Herausgekommen ist dabei unter anderem das Projekt „Tacttoo“: Der Name ist ein Kofferwort aus „taktil“, also den Tastsinn betreffend, und „Tattoo“ und beschreibt somit prägnant, was in dem Projekt entwickelt wurde: Eine hauchdünne, nur 35 Mikrometer (= tausendstel Millimeter) dicke elektronische Folie, die wie ein Abzieh-Tattoo auf die Haut aufgetragen werden kann und dort nur durch elektrische Reize, ganz ohne bewegliche Teile, den Tastsinn stimulieren kann. Weil die Folie so dünn ist, können Gegenstände noch wie zuvor wahrgenommen und ertastet werden. Das eröffnet neue Anwendungsmöglichkeiten: Wie auch mit anderen Methoden können durch Tacttoo völlig neue haptische Erfahrungen für rein digitale Objekte erzeugt werden (wenngleich auch wesentlich realistischer dank höherer Auflösung), zusätzlich können aber auch reale Objekte um andere Sinneseindrücke erweitert werden.
So könnte die Technik beispielweise beim Produktdesign zum Einsatz kommen: Mit Hilfe von Augmented Reality und eines physischen Prototyps könnte die Haptik verschiedener Materialien ausprobiert werden, bevor es in die Produktion geht. Oder im Falle eines elektrischen Gerätes könnten verschiedene Positionierungen von Knöpfen und anderen physischen Bedienelementen erprobt werden, indem man diese als künstliche haptische Sinneseindrücke simuliert. Auch in der Ausbildung, beispielsweise von Chirurgen, wäre die Technik denkbar. Denn bereits heute werden hier Virtual-Reality-Umgebungen eingesetzt. Diese könnten mithilfe von Steimles Methode um realistisches haptisches Feedback erweitert werden, ohne die nötige Feinmotorik der auszubildenden Mediziner einzuschränken.

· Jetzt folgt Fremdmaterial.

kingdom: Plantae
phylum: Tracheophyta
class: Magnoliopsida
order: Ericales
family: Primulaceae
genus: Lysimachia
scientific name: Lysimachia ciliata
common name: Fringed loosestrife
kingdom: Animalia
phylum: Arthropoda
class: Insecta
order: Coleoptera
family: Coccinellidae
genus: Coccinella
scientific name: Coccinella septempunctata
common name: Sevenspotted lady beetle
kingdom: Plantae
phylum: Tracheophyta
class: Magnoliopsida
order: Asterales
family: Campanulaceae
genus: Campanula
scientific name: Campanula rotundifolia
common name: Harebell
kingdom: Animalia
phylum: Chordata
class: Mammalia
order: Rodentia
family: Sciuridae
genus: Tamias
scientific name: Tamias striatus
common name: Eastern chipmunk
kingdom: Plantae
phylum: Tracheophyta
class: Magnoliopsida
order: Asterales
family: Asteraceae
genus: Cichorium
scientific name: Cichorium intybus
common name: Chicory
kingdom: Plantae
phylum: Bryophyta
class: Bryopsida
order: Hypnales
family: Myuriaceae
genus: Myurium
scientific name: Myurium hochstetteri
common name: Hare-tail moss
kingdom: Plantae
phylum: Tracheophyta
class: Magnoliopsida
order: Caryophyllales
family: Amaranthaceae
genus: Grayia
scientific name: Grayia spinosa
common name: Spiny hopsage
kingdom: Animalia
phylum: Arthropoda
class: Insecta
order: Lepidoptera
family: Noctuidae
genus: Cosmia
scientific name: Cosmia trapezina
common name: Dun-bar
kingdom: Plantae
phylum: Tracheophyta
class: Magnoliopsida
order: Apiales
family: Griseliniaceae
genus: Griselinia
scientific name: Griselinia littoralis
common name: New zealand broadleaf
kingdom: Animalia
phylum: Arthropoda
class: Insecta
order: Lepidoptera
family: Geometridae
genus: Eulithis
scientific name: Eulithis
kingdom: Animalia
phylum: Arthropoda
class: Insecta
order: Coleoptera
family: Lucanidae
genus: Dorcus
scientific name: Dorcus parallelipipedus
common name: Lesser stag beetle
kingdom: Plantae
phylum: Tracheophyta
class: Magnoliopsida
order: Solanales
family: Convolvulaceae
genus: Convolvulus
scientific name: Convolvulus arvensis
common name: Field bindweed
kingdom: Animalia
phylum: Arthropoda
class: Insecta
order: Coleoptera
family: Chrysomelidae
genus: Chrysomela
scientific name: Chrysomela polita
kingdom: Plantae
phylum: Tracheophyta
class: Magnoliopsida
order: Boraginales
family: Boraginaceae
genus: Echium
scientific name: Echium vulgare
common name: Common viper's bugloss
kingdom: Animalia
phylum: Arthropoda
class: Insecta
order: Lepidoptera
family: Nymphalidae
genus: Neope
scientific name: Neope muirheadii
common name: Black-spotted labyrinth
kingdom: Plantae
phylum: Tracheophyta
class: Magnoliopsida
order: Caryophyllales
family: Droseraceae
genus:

In dem nun vom Europäischen Forschungsrat geförderten Projekt namens „Feel-XR: Feel-through Haptic Feedback for Augmented and Virtual Reality“ geht es Steimle und seinem Team um den Technologie-Transfer, also exakt darum, neue Anwendungsfälle zu identifizieren und bestehende zu verfeinern: „Durch Marktanalysen, Entwicklung von Anwendungen sowie die Zusammenarbeit mit Partnern aus der Wirtschaft wollen wir das kommerzielle Potenzial der Technologie explorieren, um Tacttoo in die Praxis zu bringen“, sagt der Professor. Die Europäische Union hat speziell für diesen Zweck die sogenannten „Proof-of-Concept-Grants“ vorgesehen, die nur an Wissenschaftlerinnen und Wissenschaftler vergeben werden, die bereits eine höher dotierte EU-Förderung erhalten haben und dabei Grundlagentechnologien mit hohem Anwendungspotenzial entwickelt haben. Das Fördervolumen eines solchen Grants beträgt 150.000 Euro über 18 Monate.